Sung Hong Kim standing in front of a lectern, with School of Architecture professors

Sung Hong Kim Preserves the Ideas of Architecture

Sung Hong Kim Preserves the Ideas of Architecture

By Wes McRae and Ann Hoevel -- Atlanta, GA

Students and faculty of the School of Architecture joined alumnus Sung Hong Kim (Ph.D. Architecture 1997) to understand how to preserve and share the ideas of architecture in a culture.

"When we talk about the many paths to architectural practice, we sometimes forget the role and importance of intellectuals who actually work to bring architecture to public attention," said John Peponis, professor in the School of Architecture. "But they help us all rethink the position of architecture within culture and society."

Kim, chosen as director of the founding exhibition in the upcoming Korean Museum of Urbanism and Architecture, grappled with the question of what it even means to have a museum of architecture. "The fundamental problem of an architecture museum is the impossibility of bringing the actual building into the museum spaces," he said.

"Images, drawings and information on architecture can be transmitted in books, magazines, and social media platforms," Kim said. "But the end of architecture design is a building, which has a specific site and is anchored to the land."

Architectural Museums

"The museum must represent the here and now of the location and place, so the architectural issues, ideas, and solutions need to be presented in creative and innovative ways."

An architectural museum also has a responsibility present the context of the building, Kim said. "The museum also embodies the collective memory of the location, so history has to be reinterpreted critically."
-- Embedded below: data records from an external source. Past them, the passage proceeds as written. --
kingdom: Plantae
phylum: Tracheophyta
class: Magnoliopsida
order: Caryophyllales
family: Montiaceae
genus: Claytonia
Kim has been thinking about the preservation and dissemination of the ideas of architecture since his days as a student in the architecture program at Tech. "While I was a student here, I did an inventory and catalog of the drawings and student projects stored in files here. And the projects were beautiful drawings, reflecting the early discipline of modernism and some of the postmodern languages."

"I didn't realize it at the time, but now I realize that the student job at Georgia Tech was the beginning of my interest in the idea of the museum."

Kim has built on this foundation of curating architectural ideas while immersed in the emerging architectural tradition of South Korea. "In 2007, Kim was the curator of the first exhibition of contemporary Korean architecture outside Korea, in the Museum of Architecture in Frankfurt, which was at the time one of the strongest venues for discussing architecture," Peponis said. "Out of that came his book, Megacity Network, which is tied to the emergence of Korean architecture on the international scene."

"In 2016, Kim wrote The FAR Game, discussing the social and regulatory constraints in Korea, and innovative ways Korean architects were able to experiment and create quite unique forms."

"Ever since he has been on the editorial team of SPACE magazine, which is probably the most glamorous architectural monthly publication in Korean," Peponis said.

Being a Georgia Tech Architecture Student

Kim had a scholarship from the Korean government for three years of graduate school. For two of those years he was a UC Berkeley, where he got a Masters of Architecture degree. By the time he came to Georgia Tech in 1980 for his Ph.D., the money was running out.

"I was desperate to find the financial support funding," he said, "and at the time was very difficult to do that, particularly in the Architecture program. And I was lucky that one of my Ph.D. friends, Richard Hayes, asked me to work with him on a rudimentary inventory of student drawings that were in the storage closet called 'The Morgue'."

A research unit of the College of Design (at that time called the College of Architecture) funded the cataloging project. "We did the inventory, recording size and colors of the student work, the mediums, which modern architecture principle they reflected, some of them displayed postmodern languages. And we got paid to do it, and at some point we had to move all these drawings to the Heffernan House."

"So because of this, this job, I could finish my PhD.," Kim said, "and now I embody all this archiving and curating. The beginning of my career was right here. So I really thank Georgia Tech because of this job. And for Dean Galloway's support."

Each day, as he logged the examples of student work, it was like, "reading the history of architecture education at Georgia Tech," Kim said. "If you look at the total all these drawings, you will understand the evolution of architectural principles. Beautiful."